RESUMO
OBJETIVO: Testar
se exercícios antenatais supervisionados do assoalho pélvico reduzirão a incidência de
incontinência de esforço pós parto em primigrávidas de risco com mobilidade do colo
vesical, comprovada por ultra-som.
DESENHO: Ensaio controlado randomizado, cego.
MONTAGEM: Clínica pré-natal no UK NHS Trust Hospital.
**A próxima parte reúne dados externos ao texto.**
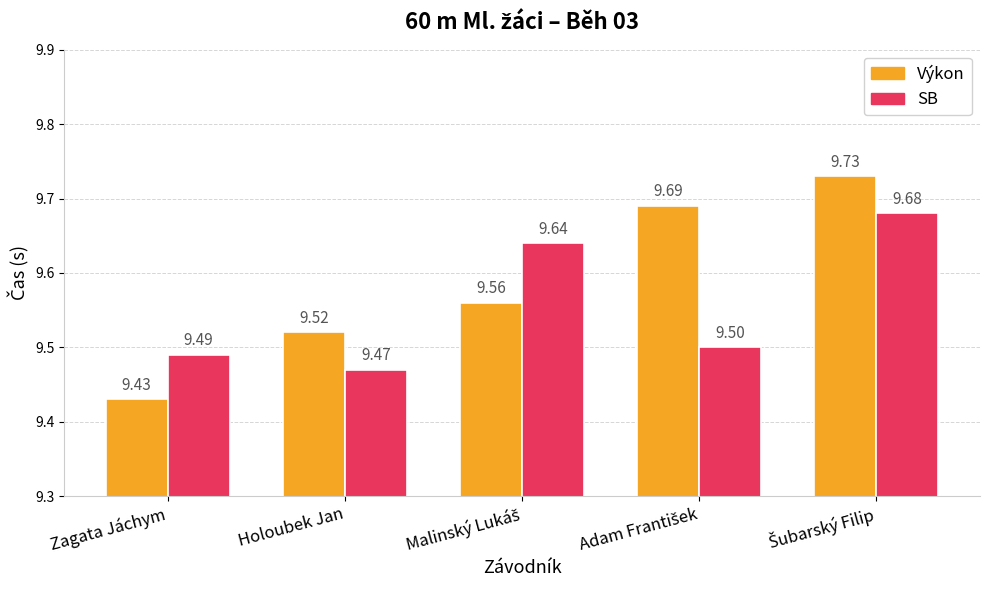

Does the chart contain any negative values?

No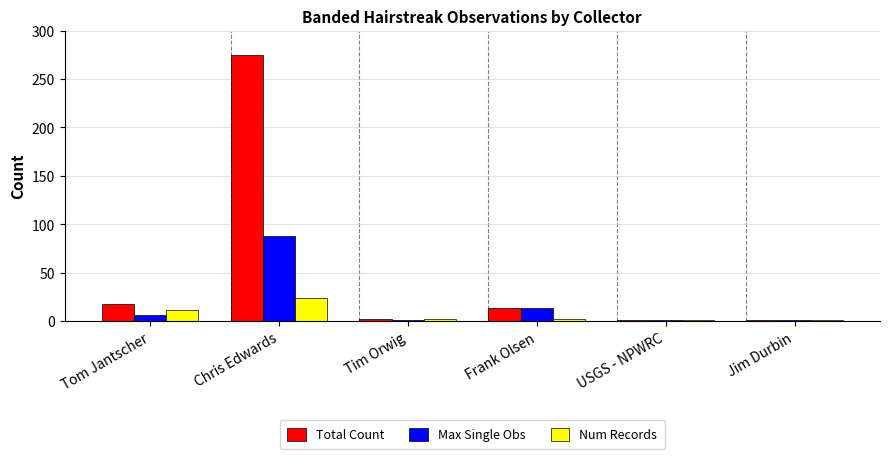

True or false: Total Count has a value of 367 at Chris Edwards.

False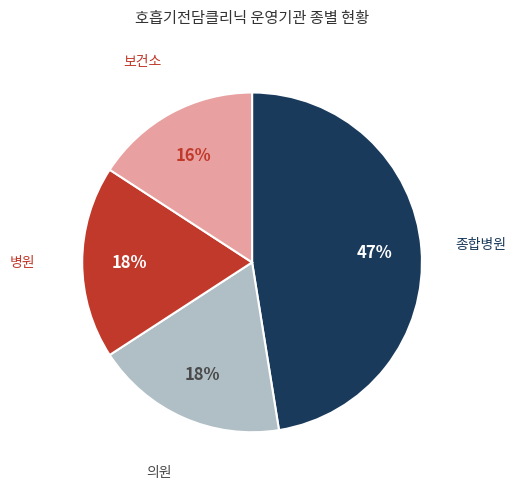

To the nearest percent, what is the average slice percentage?

25%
AMOSTRA: Duzentas e sessenta e oito primigrávidas atendidas na clínica pré-natal
com aproximadamente 20 semanas de gestação com mobilidade do colo vesical, durante
manobra de valsalva padronizada, de 5 mm ou mais de movimento linear. A idade média foi
de 28 anos, variando de 16 a 47 anos. INTERVENÇÃO: As pacientes foram randomizadas para
exercícios pélvicos supervisionados (n =139) atendidas por um fisioterapeuta em
intervalos mensais da vigésima semana até o parto. Os exercícios compreenderam três
repetições de oito contrações cada seguradas por seis segundos, com dois minutos de
descanso entre as repetições. Estes foram repetidos 2 vezes diariamente. Com 34 semanas
de gestação o número de contrações por repetição foi aumentado para 12. Ambas o
grupo controle não tratado e o grupo de estudo receberam conselhos verbais sobre
exercícios do assoalho pélvico de seus parteiros no período pré-natal.
RESULTADOS
PRINCIPAIS OBTIDOS: Relato subjetivo de incontinência de esforço com três meses do
parto, força do assoalho pélvico, usando perineômetro, e mobilidade do colo vesical
medido pelo ultra-som perineal. Resultados: Das 268 mulheres arroladas, informação do
resultado da variável principal foi disponível para 110 no grupo controle e 120 no grupo
estudo. Menos mulheres no grupo com exercícios supervisionados do assoalho pélvico
relataram incontinência de esforço pós-parto, 19,2% comparado com 32,7% no grupo
controle (RR 0,59 [0,37-0,92]). Não houve mudanças na mobilidade do colo vesical nem
diferença na força do assoalho pélvico entre os grupos após os exercícios, embora
todas aquelas que desenvolveram incontinência urinária pós-parto tiveram escores
significantemente piores à perineometria em relação às continentes. CONCLUSÕES: Os
achados sugerem que exercícios supervisionados do assoalho pélvico são efetivos em
reduzir o risco de incontinência de esforço em primigrávidas com mobilidade do colo
vesical.
COMENTÁRIO EDITORIAL
O
parto está associado à lesão do assoalho pélvico com potencial para o desenvolvimento
de incontinência urinária aos esforços e prolapso. A possibilidade de prevenir estas
lesões, por meio do fortalecimento desta musculatura é alentadora. Neste trabalho
randomizado cego, as pacientes que não fizeram exercícios supervisionados apresentaram
índices de incontinência urinária menores que as que receberam apenas orientação
verbal (19,2% contra 32,7%). No que se refere ao fortalecimento da musculatura do assoalho
pélvico estes achados são similares às de outros autores que demonstraram ser
fundamental a supervisão para a correta realização dos exercícios e a aderência da
paciente ao tratamento proposto. É curioso
observar, entretanto, que não houve diferença significativa na força muscular medida
pela perineometria entre os grupos estudados. Apenas as pacientes com incontinência
urinária demonstraram força muscular significantemente diminuída. Cabe salientar que as
pacientes eram primigestas, foram reavaliadas após três meses do parto e a
incontinência foi classificada como leve em todas as pacientes que apresentavam perdas
urinárias. Em muitos casos ocorre regressão espontânea das queixas com alguns meses
adicionais de acompanhamento, porém estas pacientes formam grupo de risco para o
desenvolvimento de IUE em longo prazo.